Since the beginning of the pandemic, the World Health Organization has stressed that Covid-19 primarily spreads through very close personal contact. The virus-laden droplets exhaled from a sick person’s mouth and nose, the thinking goes, are heavy, and fall to the ground before they can get much farther than 6 feet.
But as the pandemic has unfolded, contact tracing studies have shown this isn’t always the case. In China, an air conditioner pushed virus-laden air across three tables in a restaurant, infecting people seated at each one. Researchers reviewed video from the restaurant and saw many of these patrons were more than 6 feet apart from one another, suggesting that the virus traveled through the air.
In Washington state, another study showed one person at a choir practice infected 52 of the other participants; it’s thought the singing could have led more virus to linger in the air. Carefully controlled laboratory studies are also suggesting that under the right indoor conditions, SARS-CoV-2, the virus that causes Covid-19, can float in the air and, to a certain degree, spread that way.
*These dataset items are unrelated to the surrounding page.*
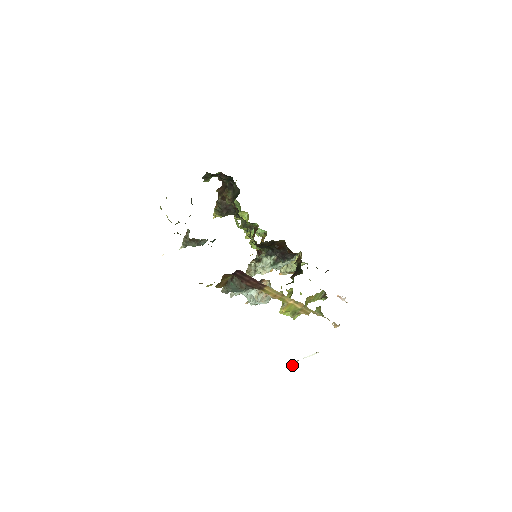
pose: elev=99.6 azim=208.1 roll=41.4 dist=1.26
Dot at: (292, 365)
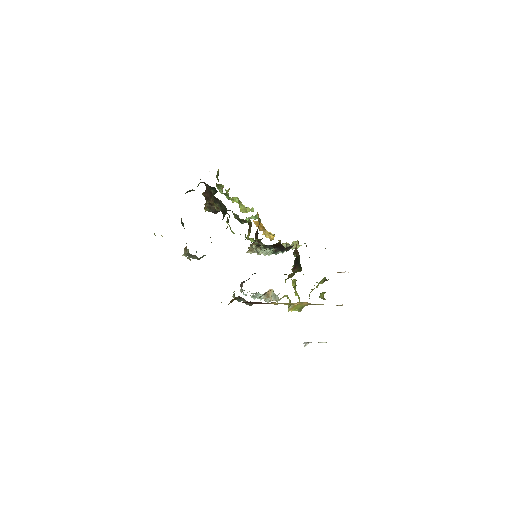
Dot at: (306, 345)
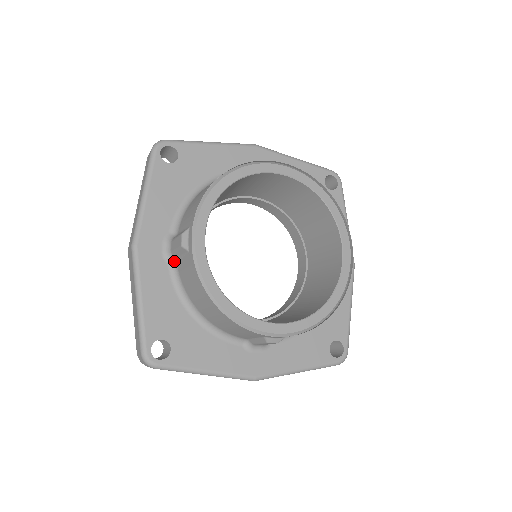
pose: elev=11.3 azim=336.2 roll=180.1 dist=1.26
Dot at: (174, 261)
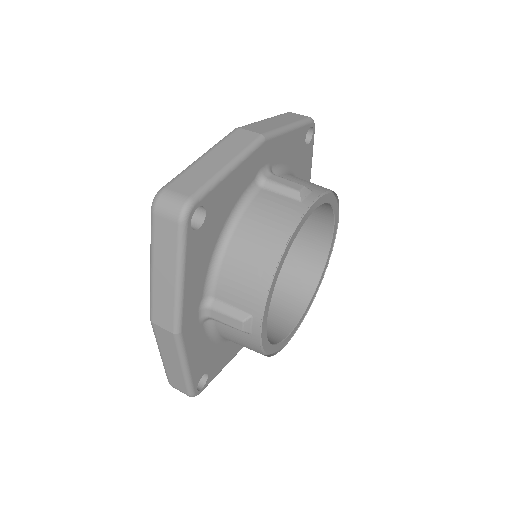
Dot at: (210, 320)
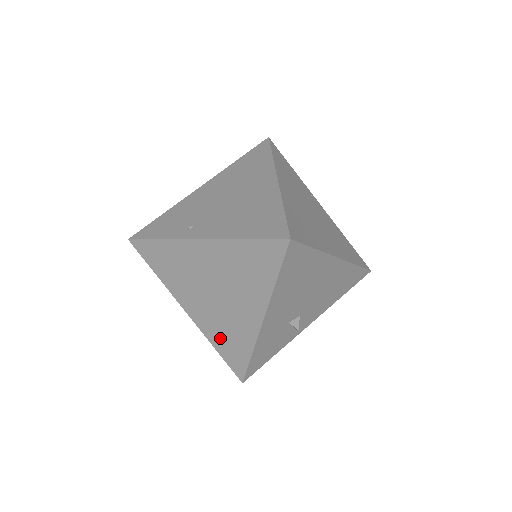
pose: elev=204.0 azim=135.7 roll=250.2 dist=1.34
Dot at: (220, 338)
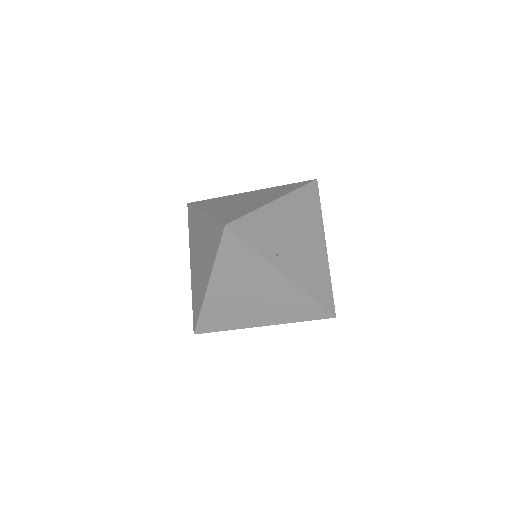
Dot at: (215, 312)
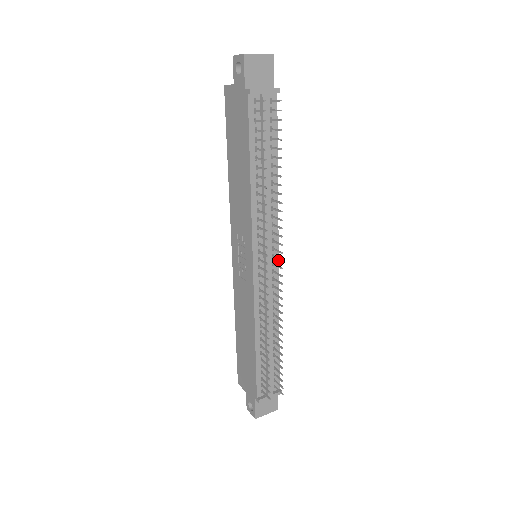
In July, the WHO changed its language to recognize that fact. “Short-range aerosol transmission, particularly in specific indoor locations, such as crowded and inadequately ventilated spaces over a prolonged period of time with infected persons cannot be ruled out,” the WHO now states. Previously, the organization maintained that airborne transmission was unlikely to occur outside the hospital setting, where some procedures can generate super-small particles that linger in the air longer than large respiratory drops.
Then, on October 5, the CDC updated its guidance to say that “Covid-19 can sometimes be spread by airborne transmission,” explaining that “there is evidence that under certain conditions, people with COVID-19 seem to have infected others who were more than 6 feet away.” With recognition of this mode of transmission, scientists hope, communities can think more about the ventilation of indoor spaces and perhaps engineer solutions to make these spaces safer.
The CDC had posted a similar update on September 20, which it quickly took down (the agency claimed the update had been posted in error). Overall, it’s been clear for quite some time that the 6 feet guidance was insufficient to explain all the facets of the risk in catching Covid-19.
Overall, the public communications on the aerosol issue have been something of a mess. It turns out scientists have been debating whether respiratory diseases like the flu and coronavirus should be labeled “airborne” for a century. The “airborne” designation is more commonly applied to extremely contagious diseases, like measles.
A lot of these terms are confusing (even to the scientists), and they don’t answer the question laypeople care about: Which air is safe to breathe during the Covid-19 pandemic, and which air is not safe?
To answer that question, it’s helpful to understand two different scientific perspectives on the matter. One is: What physically happens when a sick person breathes, sneezes, or coughs in a room? The other is: What patterns have epidemiologists observed in the way people are exposed to the virus and get sick?
Let’s start with the first.
Big drops versus little drops
There’s a relatively simple, if outdated, way of thinking about how respiratory diseases can spread.
It starts like this: When you exhale, sneeze, or cough, you release a cloud of gas and liquid droplets.
If those droplets are relatively big, they’re heavy and fall to the ground before evaporating, like raindrops do. Others are smaller, and made smaller still by evaporation. These smaller droplets can linger in the air longer, drifting on air currents for perhaps hours. If a droplet is small enough, the moisture in it evaporates before it has the chance to reach the ground (provided the humidity in the room is average). If there’s stuff like germs in that droplet, they become light enough to float on air currents, like the dust you can see suspended in the air. These particles are often called aerosols.
This framework is old, and it comes from William Wells, a scientist who studied tuberculosis transmission in the 1930s. In a 1934 paper, Wells concluded: “It appears, therefore, that transmission of infection through air may take one of two forms depending upon the size of the infected droplet.”
When it comes to Covid-19, one of the first questions epidemiologists tried to answer was: Is the virus spread in the dust that floats or the big drops that fall?
If it’s the small dust, alarm bells go off. These are the prototypical airborne diseases. They include measles, chickenpox, and tuberculosis, and they are extremely contagious. On average, one person infected with measles will infect 12 to 18 others.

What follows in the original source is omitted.